The crowd gathers around a woman and a man. They are speaking in anguished tones. The woman, older, has her face covered like so many others here — fear still remains despite the strength of numbers. I can see only red, red eyes. “Chera? Chera?” she asks. “Why? Why?”

We ask who she is, what has happened. We find out that she is a mother of a young shaheed, or martyr. People reach for their mobile phones to take a picture and the man who is comforting her beseeches them to put the cameras away, to have sympathy for her.
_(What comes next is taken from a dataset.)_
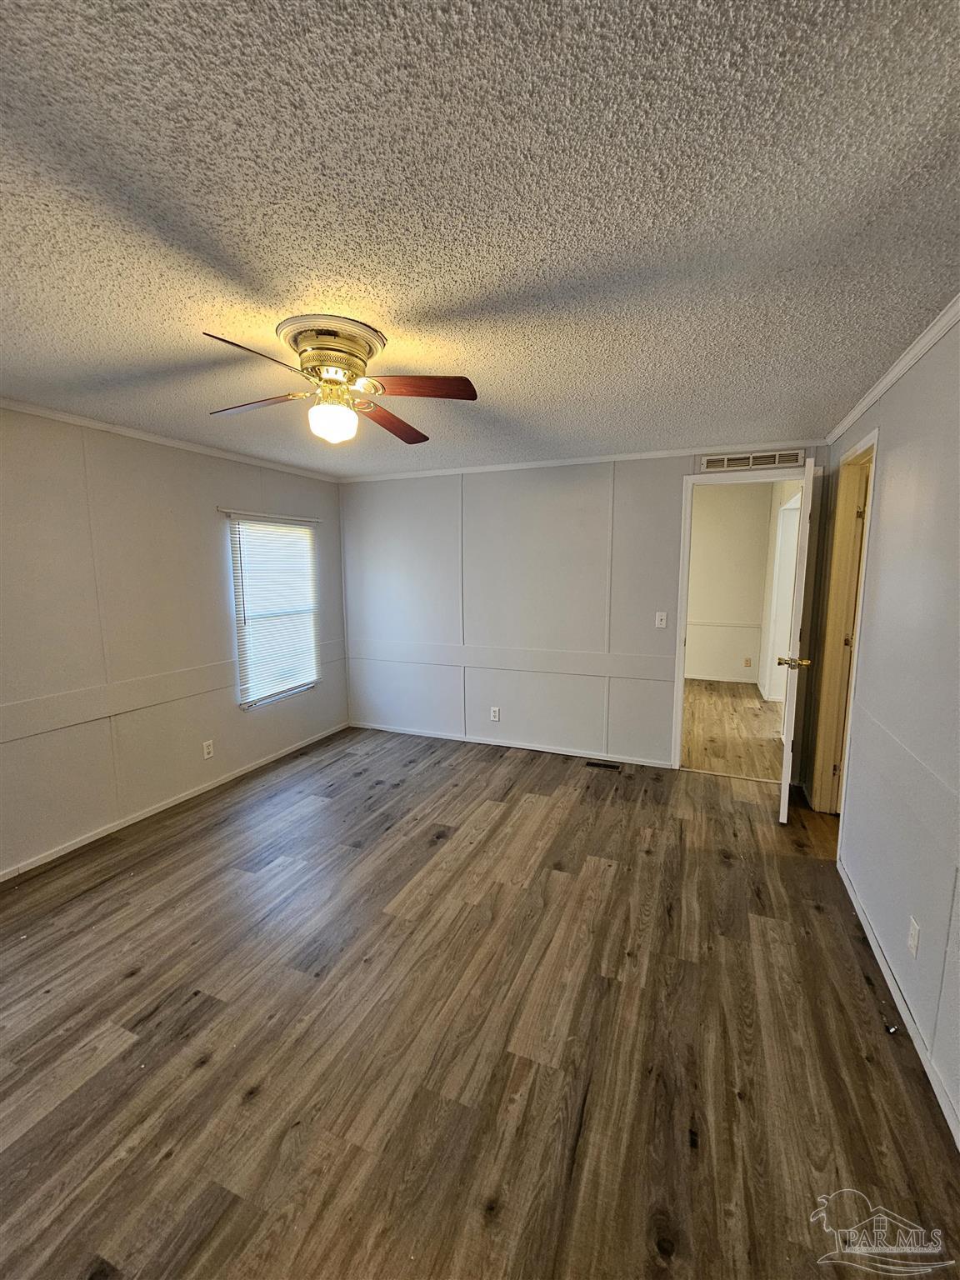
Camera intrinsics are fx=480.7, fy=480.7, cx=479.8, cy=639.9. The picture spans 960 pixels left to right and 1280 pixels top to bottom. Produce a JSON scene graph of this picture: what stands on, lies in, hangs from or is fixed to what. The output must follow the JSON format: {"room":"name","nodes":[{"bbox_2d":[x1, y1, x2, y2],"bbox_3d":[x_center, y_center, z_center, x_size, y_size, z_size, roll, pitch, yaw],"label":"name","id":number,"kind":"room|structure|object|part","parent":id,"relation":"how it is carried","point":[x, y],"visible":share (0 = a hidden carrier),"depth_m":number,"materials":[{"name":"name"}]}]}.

A kid grabs my arm and tells me to come, come take a picture of his friend. The friend is in bad shape. They lift up his shirt and we can see the bruise where the baton struck him. When he turns around I see that there is a white dollop on his head, a fresh bandage. I grin and tell him that he’s the champion of the people. He laughs.

We finally start to move, slowly, feet shuffling northward toward Ferdowsi Square several kilometers away. People debate what to do next. Should we go to Friday Prayers tomorrow, where Supreme Leader Khamanei will speak? Should we let them know that we respect and accept our Rahbar, our supreme leader, this nezam (system) and revolution? Or do we stay away? It might be better not to antagonize the crowd that Khamanei and Ahmadinejad and the regime loyalists will draw. There are reports and rumors that the basiji will be out in full force on Friday, that the supreme leader will speak and no doubt cast his final verdict on the elections. It is ultimately decided not to go — decisions are made collectively with this crowd, unlike the top-down gatherings of the pro-Ahmadinejad forces. A new song passes through the crowd in waves: “Farda khabari nist! Farda khabari nist!” It means, “Tomorrow there is nothing going on! Tomorrow there is nothing going on!”

“Agha, Ferdowsi am ba mast!” a young man tells his friends and points toward the statue in Ferdowsi Square. Iran’s national poet, the author of the epic “Shahnameh,” has been cloaked around the neck and the wrist with a green shawl. “Ferdowsi is with us!”

But now Mousavi shows up, we’re told. He and his entourage are moving on the other side of the square. He is minuscule, impossible to hear, impossible to see.

“Bishin agha! Bishin! Sit down, sit down!” We squat on our hams like soccer players lining up for a photo. I hold onto the shoulders of the guy sitting next to me. Mousavi never rises far enough out of the crowd for us to see him but we can track his progress through the press by the security and cameramen standing on top of his car. They float above the heads of the thousands gathered and make their way north.

Exhausted, thirsty, I make my way back to the metro.